# EXERCISE:
Set down the first line below and each line after it, ending with the one that holds "regional health authority". Pictures do not belong in the copy.

··· SUPPLIED RECORDS ···

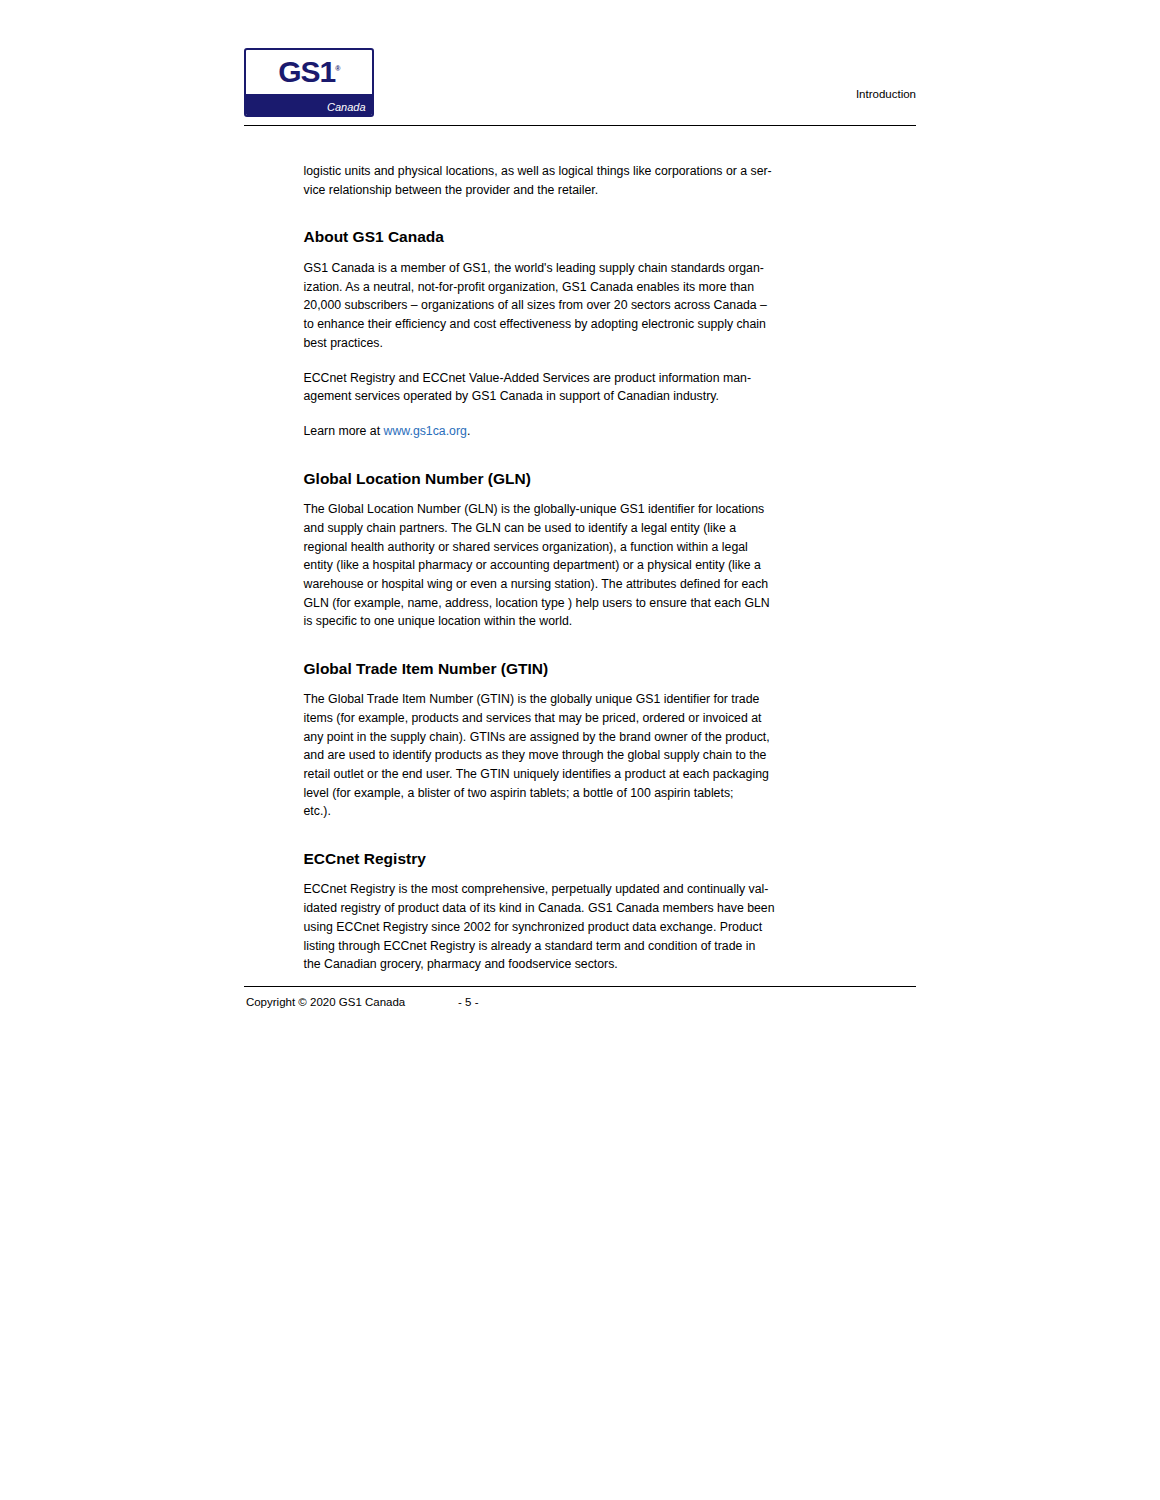GS1®
Canada
Introduction
logistic units and physical locations, as well as logical things like corporations or a ser-
vice relationship between the provider and the retailer.
About GS1 Canada
GS1 Canada is a member of GS1, the world's leading supply chain standards organ-
ization. As a neutral, not-for-profit organization, GS1 Canada enables its more than
20,000 subscribers – organizations of all sizes from over 20 sectors across Canada –
to enhance their efficiency and cost effectiveness by adopting electronic supply chain
best practices.
ECCnet Registry and ECCnet Value-Added Services are product information man-
agement services operated by GS1 Canada in support of Canadian industry.
Learn more at www.gs1ca.org.
Global Location Number (GLN)
The Global Location Number (GLN) is the globally-unique GS1 identifier for locations
and supply chain partners. The GLN can be used to identify a legal entity (like a
regional health authority or shared services organization), a function within a legal
entity (like a hospital pharmacy or accounting department) or a physical entity (like a
warehouse or hospital wing or even a nursing station). The attributes defined for each
GLN (for example, name, address, location type ) help users to ensure that each GLN
is specific to one unique location within the world.
Global Trade Item Number (GTIN)
The Global Trade Item Number (GTIN) is the globally unique GS1 identifier for trade
items (for example, products and services that may be priced, ordered or invoiced at
any point in the supply chain). GTINs are assigned by the brand owner of the product,
and are used to identify products as they move through the global supply chain to the
retail outlet or the end user. The GTIN uniquely identifies a product at each packaging
level (for example, a blister of two aspirin tablets; a bottle of 100 aspirin tablets;
etc.).
ECCnet Registry
ECCnet Registry is the most comprehensive, perpetually updated and continually val-
idated registry of product data of its kind in Canada. GS1 Canada members have been
using ECCnet Registry since 2002 for synchronized product data exchange. Product
listing through ECCnet Registry is already a standard term and condition of trade in
the Canadian grocery, pharmacy and foodservice sectors.
Copyright © 2020 GS1 Canada - 5 -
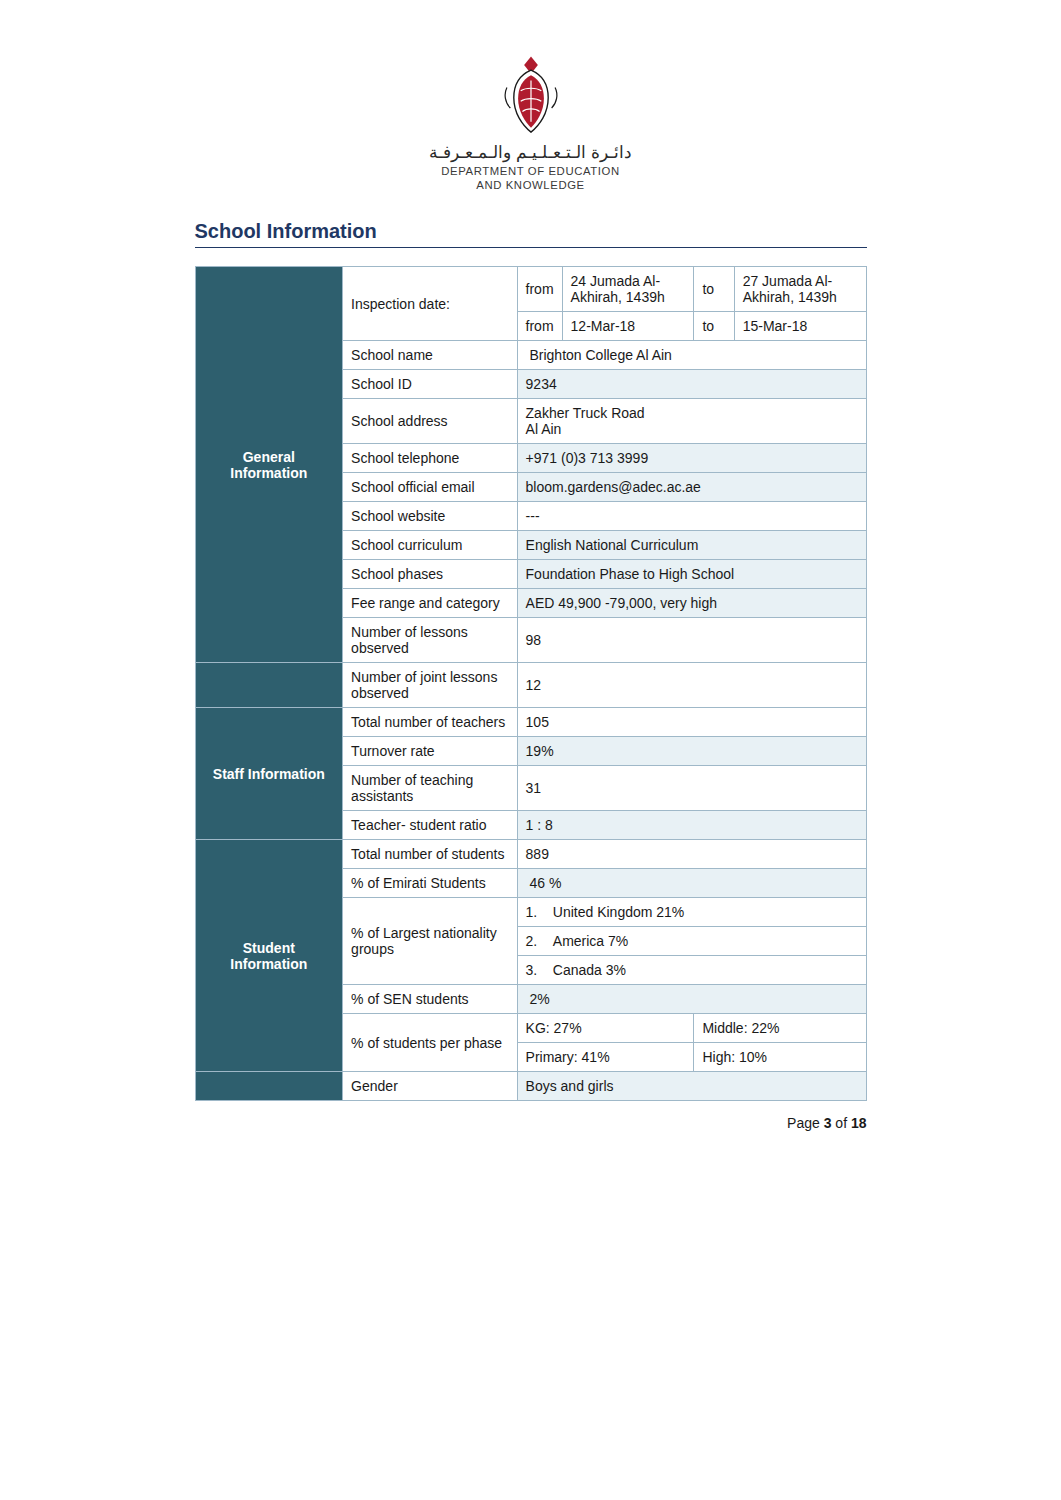دائـرة الـتـعـلـيـم والـمـعـرفـة
DEPARTMENT OF EDUCATION
AND KNOWLEDGE
School Information
| General Information | Inspection date: | from | 24 Jumada Al-Akhirah, 1439h | to | 27 Jumada Al-Akhirah, 1439h |
| from | 12-Mar-18 | to | 15-Mar-18 |
| School name | Brighton College Al Ain |
| School ID | 9234 |
| School address | Zakher Truck Road Al Ain |
| School telephone | +971 (0)3 713 3999 |
| School official email | bloom.gardens@adec.ac.ae |
| School website | --- |
| School curriculum | English National Curriculum |
| School phases | Foundation Phase to High School |
| Fee range and category | AED 49,900 -79,000, very high |
| Number of lessons observed | 98 |
| | Number of joint lessons observed | 12 |
| Staff Information | Total number of teachers | 105 |
| Turnover rate | 19% |
| Number of teaching assistants | 31 |
| Teacher- student ratio | 1 : 8 |
| Student Information | Total number of students | 889 |
| % of Emirati Students | 46 % |
| % of Largest nationality groups | 1. United Kingdom 21% |
| 2. America 7% |
| 3. Canada 3% |
| % of SEN students | 2% |
| % of students per phase | KG: 27% | Middle: 22% |
| Primary: 41% | High: 10% |
| | Gender | Boys and girls |
Page 3 of 18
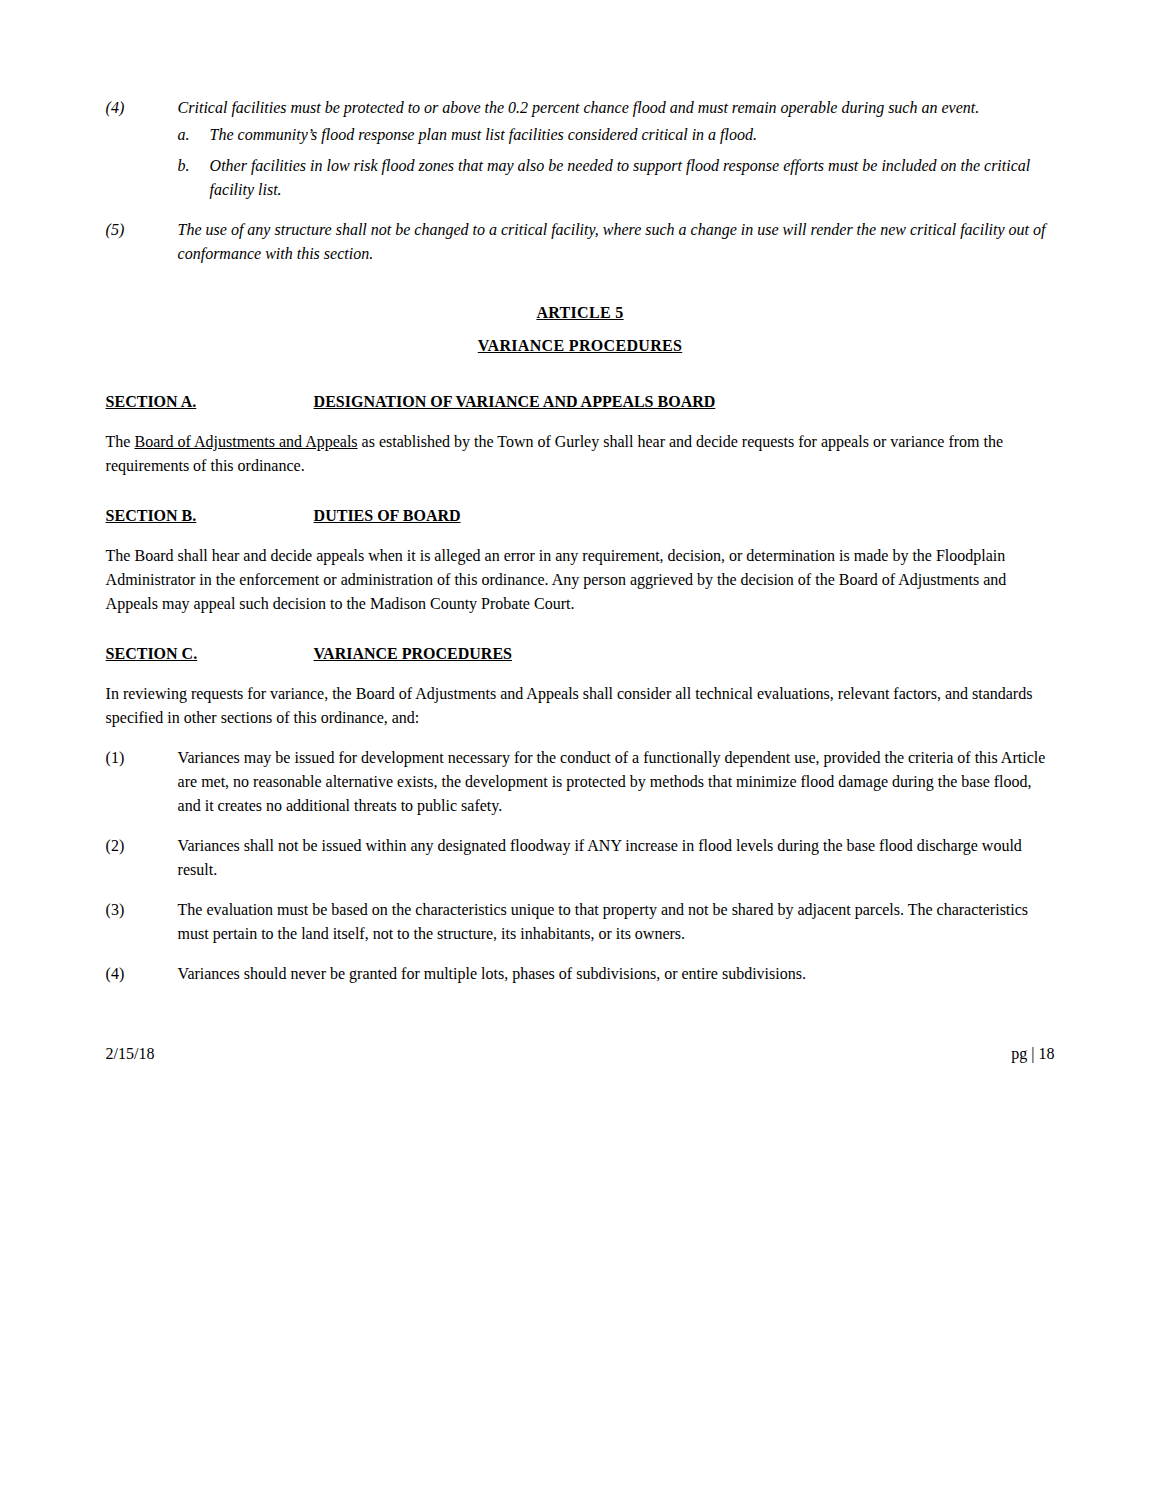(4) Critical facilities must be protected to or above the 0.2 percent chance flood and must remain operable during such an event.
a. The community’s flood response plan must list facilities considered critical in a flood.
b. Other facilities in low risk flood zones that may also be needed to support flood response efforts must be included on the critical facility list.
(5) The use of any structure shall not be changed to a critical facility, where such a change in use will render the new critical facility out of conformance with this section.
ARTICLE 5
VARIANCE PROCEDURES
SECTION A. DESIGNATION OF VARIANCE AND APPEALS BOARD
The Board of Adjustments and Appeals as established by the Town of Gurley shall hear and decide requests for appeals or variance from the requirements of this ordinance.
SECTION B. DUTIES OF BOARD
The Board shall hear and decide appeals when it is alleged an error in any requirement, decision, or determination is made by the Floodplain Administrator in the enforcement or administration of this ordinance. Any person aggrieved by the decision of the Board of Adjustments and Appeals may appeal such decision to the Madison County Probate Court.
SECTION C. VARIANCE PROCEDURES
In reviewing requests for variance, the Board of Adjustments and Appeals shall consider all technical evaluations, relevant factors, and standards specified in other sections of this ordinance, and:
(1) Variances may be issued for development necessary for the conduct of a functionally dependent use, provided the criteria of this Article are met, no reasonable alternative exists, the development is protected by methods that minimize flood damage during the base flood, and it creates no additional threats to public safety.
(2) Variances shall not be issued within any designated floodway if ANY increase in flood levels during the base flood discharge would result.
(3) The evaluation must be based on the characteristics unique to that property and not be shared by adjacent parcels. The characteristics must pertain to the land itself, not to the structure, its inhabitants, or its owners.
(4) Variances should never be granted for multiple lots, phases of subdivisions, or entire subdivisions.
2/15/18 pg | 18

···

# EXERCISE ANSWER:
GS1®
Canada
Introduction
logistic units and physical locations, as well as logical things like corporations or a ser-
vice relationship between the provider and the retailer.
About GS1 Canada
GS1 Canada is a member of GS1, the world's leading supply chain standards organ-
ization. As a neutral, not-for-profit organization, GS1 Canada enables its more than
20,000 subscribers – organizations of all sizes from over 20 sectors across Canada –
to enhance their efficiency and cost effectiveness by adopting electronic supply chain
best practices.
ECCnet Registry and ECCnet Value-Added Services are product information man-
agement services operated by GS1 Canada in support of Canadian industry.
Learn more at www.gs1ca.org.
Global Location Number (GLN)
The Global Location Number (GLN) is the globally-unique GS1 identifier for locations
and supply chain partners. The GLN can be used to identify a legal entity (like a
regional health authority or shared services organization), a function within a legal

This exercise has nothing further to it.